For the full step-by-step (with Linux/.deb + macOS/brew variants and local-image-build cache cleanup), see the v0.5.7 → v0.5.8 upgrade guide. Same shape applies to every shed version bump:

  1. Delete any sheds you no longer need.
    shed delete <name>
    
  2. Bump the refs in server.yaml.
  3. Restart the server.

    sudo systemctl restart shed-server
    
    brew services restart shed
    
  4. Pull the new images.

    sudo shed-server pull-images
    

  5. Drop any stale tags you added by hand (the configured tags advance in place during step 4 and are not stale).
    shed image rm <stale-experimental-tag>
    
  6. Reclaim unreferenced blobs.
    shed image prune --dry-run
    shed image prune --force
    
  7. Verify.
    shed image ls
    shed system df
    

Upgrading across schema versions

Metadata schema went v2v3 with the OCI store rollout.

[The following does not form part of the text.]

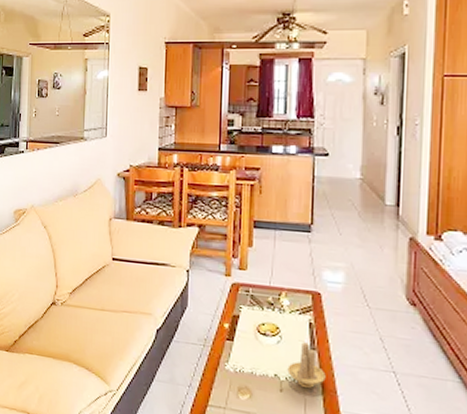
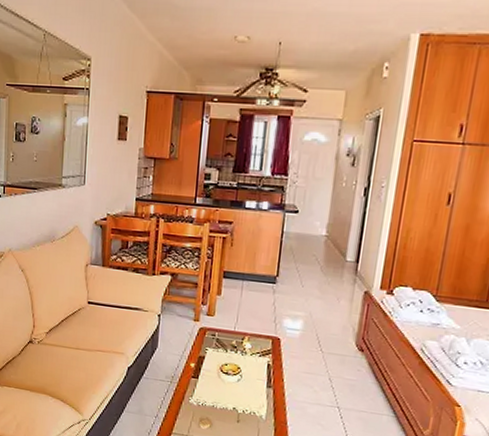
candle holder: present [287,338,326,389] -> none [245,377,279,420]

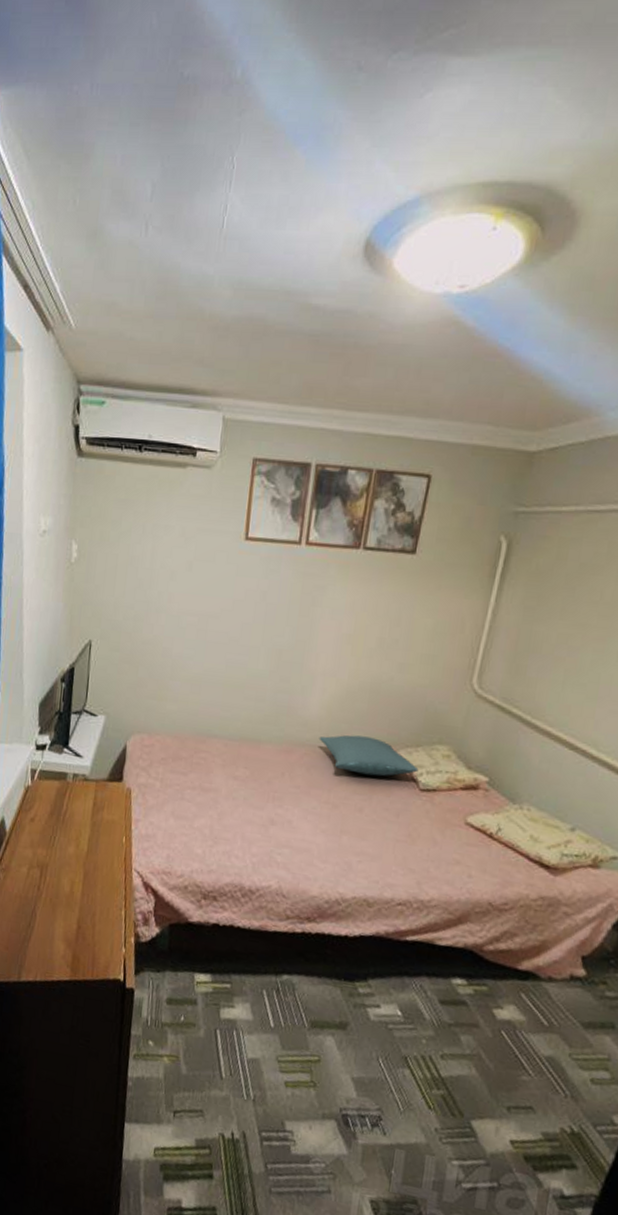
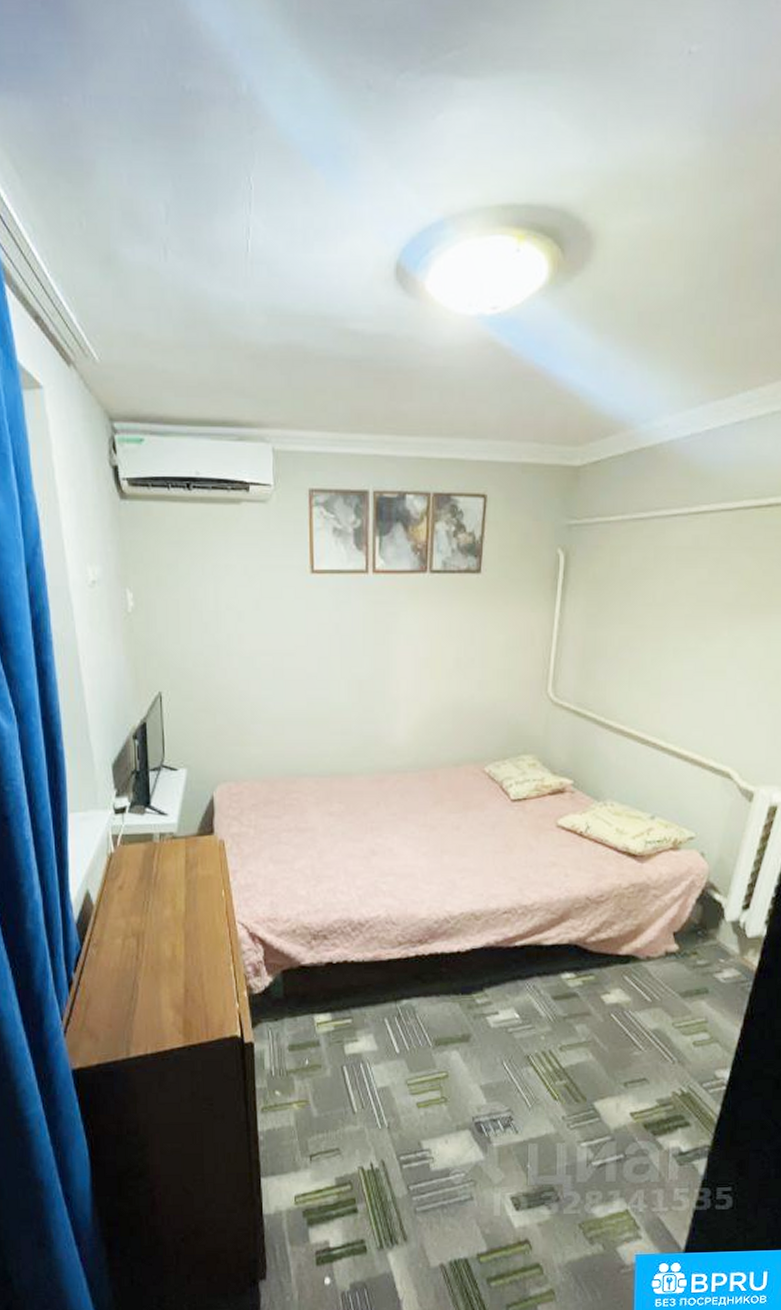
pillow: present [319,735,419,777] -> none [409,756,508,793]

The initramfs refuses to mount lower images stamped with anything other than v3. Pre-v3 sheds and snapshots are not migrated automatically.

To upgrade from a v2 install:

  1. Stop the server.
  2. Delete images_dir, instances/, snapshots/, and uppers/.
  3. Install the new release.
  4. Restart the server and re-pull images.

Host-backed --local-dir/--add-dir mounts (bound under /home/shed/<basename>) are unaffected. Data that lived only inside the deleted upper layers — including a cloned --repo and anything written under /home/shed — is lost, by design: the upper layer is per-shed scratch space, not durable storage.

Disk Space

Per-shed cost is the writable upper layer alone (sparse, default 5 GB, configurable via shed create --upper-size) — not a copy of the rootfs. All read-only layers are shared across every shed pinning the same manifest digest, both on disk and in the host page cache.

To measure usage:

shed system df
shed system df -v

See Disk Management and Storage Model for layout details and reclamation.